### Your assignment
From the line that contains "purple bottle [785,368,842,478]" to the final line of the entries below, write out every line exactly as it appears, and nothing else.

Object state change records

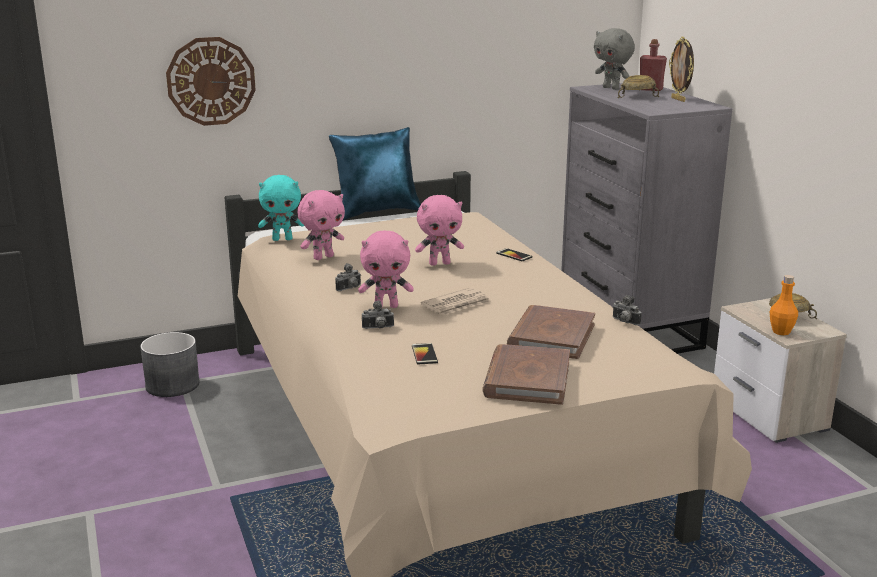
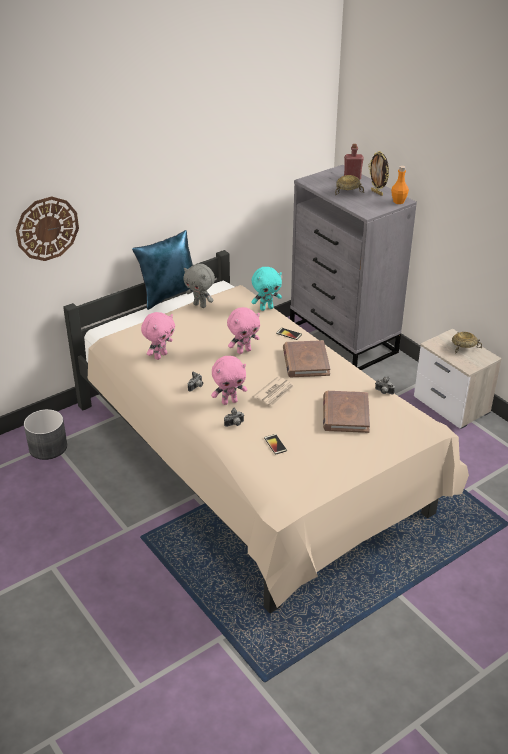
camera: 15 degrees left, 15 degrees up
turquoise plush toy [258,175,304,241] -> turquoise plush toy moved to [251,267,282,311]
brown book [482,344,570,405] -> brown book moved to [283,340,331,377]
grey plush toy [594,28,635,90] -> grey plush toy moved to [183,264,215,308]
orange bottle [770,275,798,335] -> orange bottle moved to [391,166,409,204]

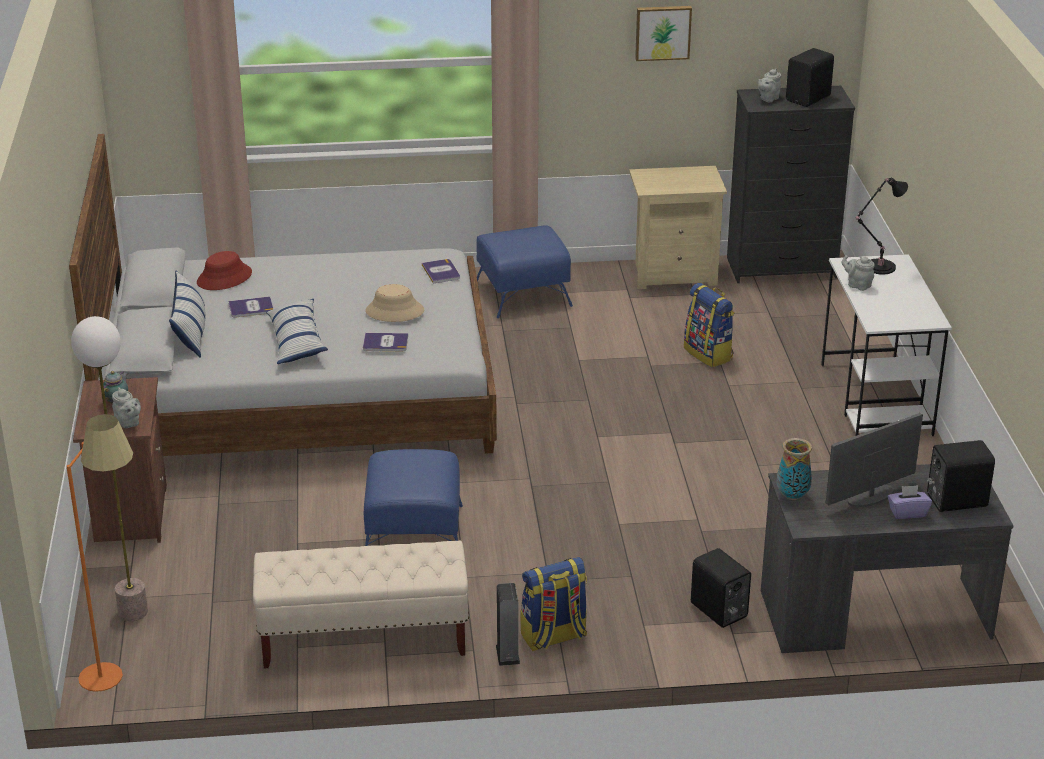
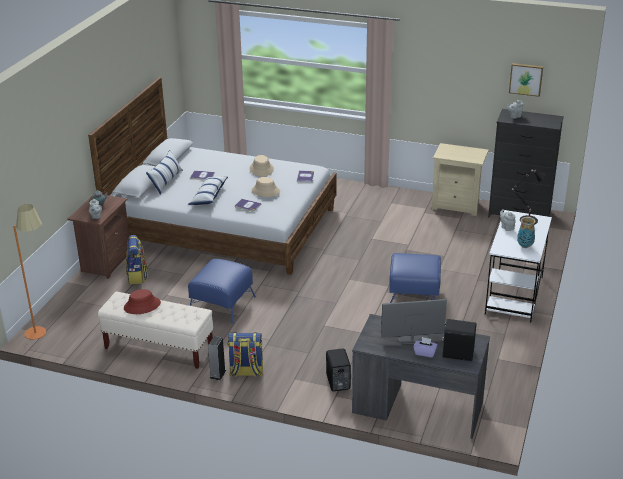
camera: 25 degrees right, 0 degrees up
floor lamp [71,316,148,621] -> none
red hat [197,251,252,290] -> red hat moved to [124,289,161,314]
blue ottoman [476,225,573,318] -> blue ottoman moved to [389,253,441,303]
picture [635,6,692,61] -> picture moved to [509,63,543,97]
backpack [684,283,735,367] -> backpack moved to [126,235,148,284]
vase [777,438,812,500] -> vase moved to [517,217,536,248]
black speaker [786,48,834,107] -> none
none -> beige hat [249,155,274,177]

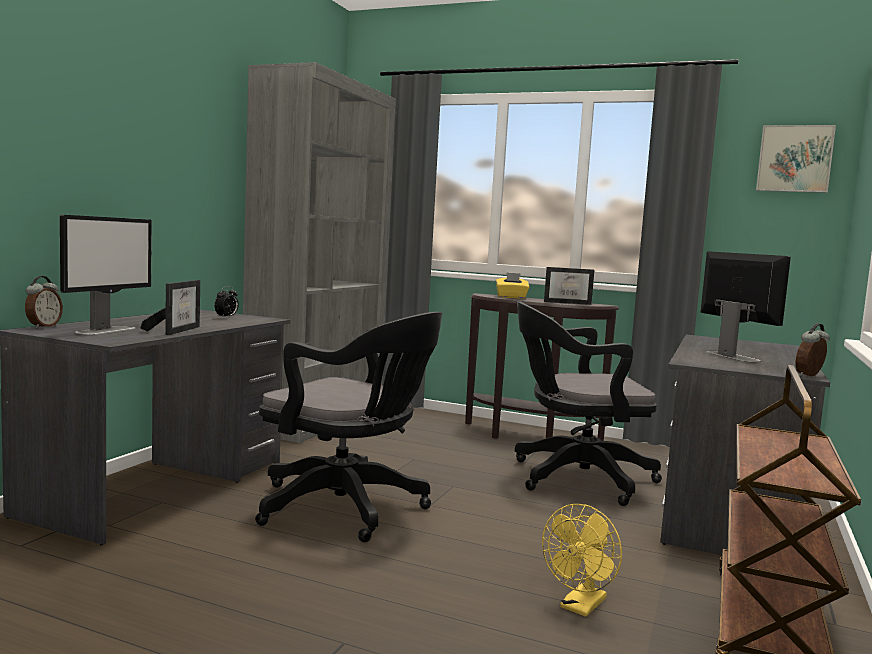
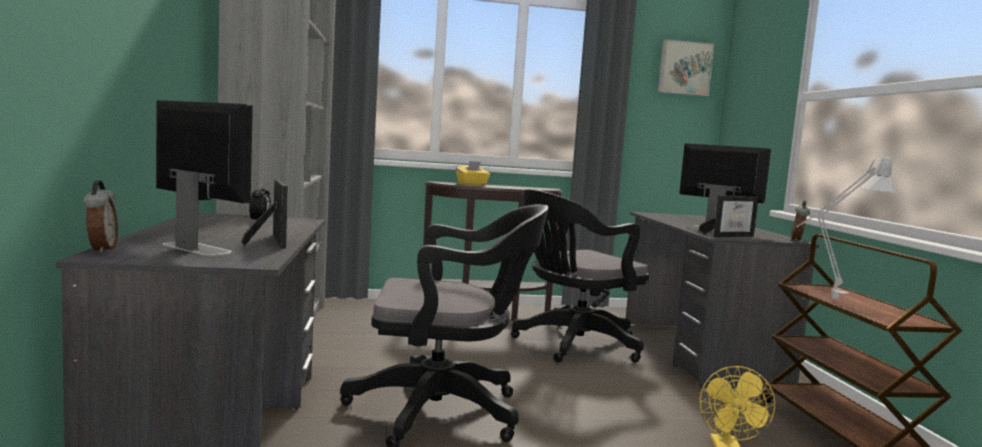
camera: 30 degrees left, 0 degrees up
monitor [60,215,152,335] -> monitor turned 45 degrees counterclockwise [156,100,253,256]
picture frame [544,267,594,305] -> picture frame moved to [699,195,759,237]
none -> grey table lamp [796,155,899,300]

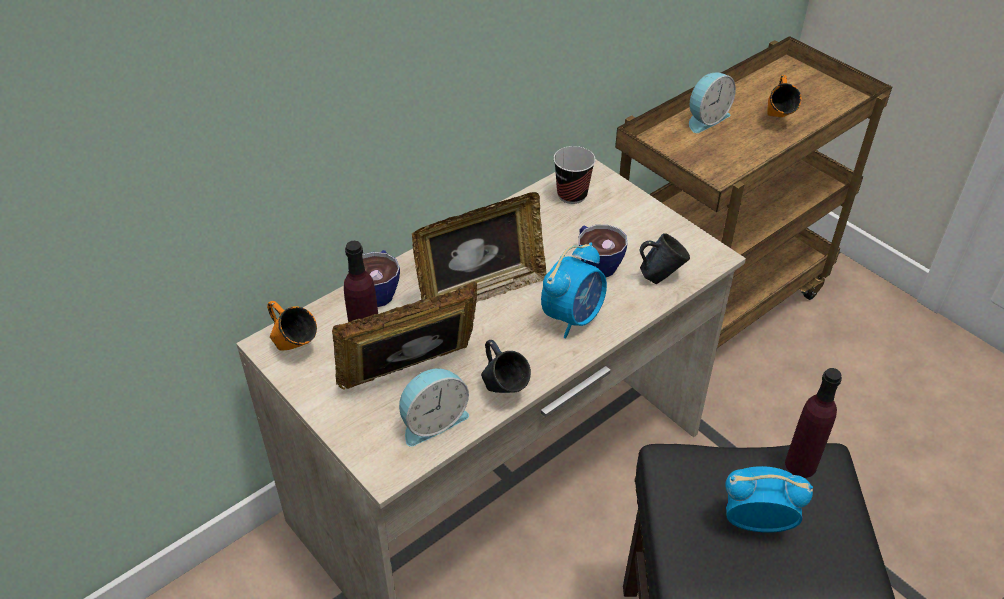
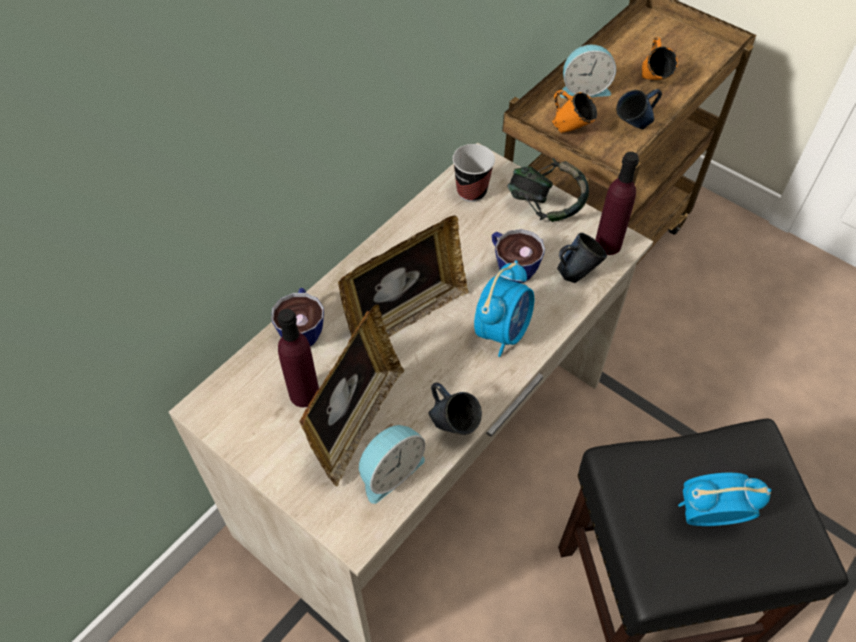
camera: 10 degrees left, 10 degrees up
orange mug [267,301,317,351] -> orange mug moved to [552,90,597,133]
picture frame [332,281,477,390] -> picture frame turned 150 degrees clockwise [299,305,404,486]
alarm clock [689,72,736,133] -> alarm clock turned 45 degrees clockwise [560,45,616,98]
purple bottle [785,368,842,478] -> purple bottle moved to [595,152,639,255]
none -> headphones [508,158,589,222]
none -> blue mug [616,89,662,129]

### The answer
purple bottle [785,368,842,478] -> purple bottle moved to [595,152,639,255]
none -> headphones [508,158,589,222]
none -> blue mug [616,89,662,129]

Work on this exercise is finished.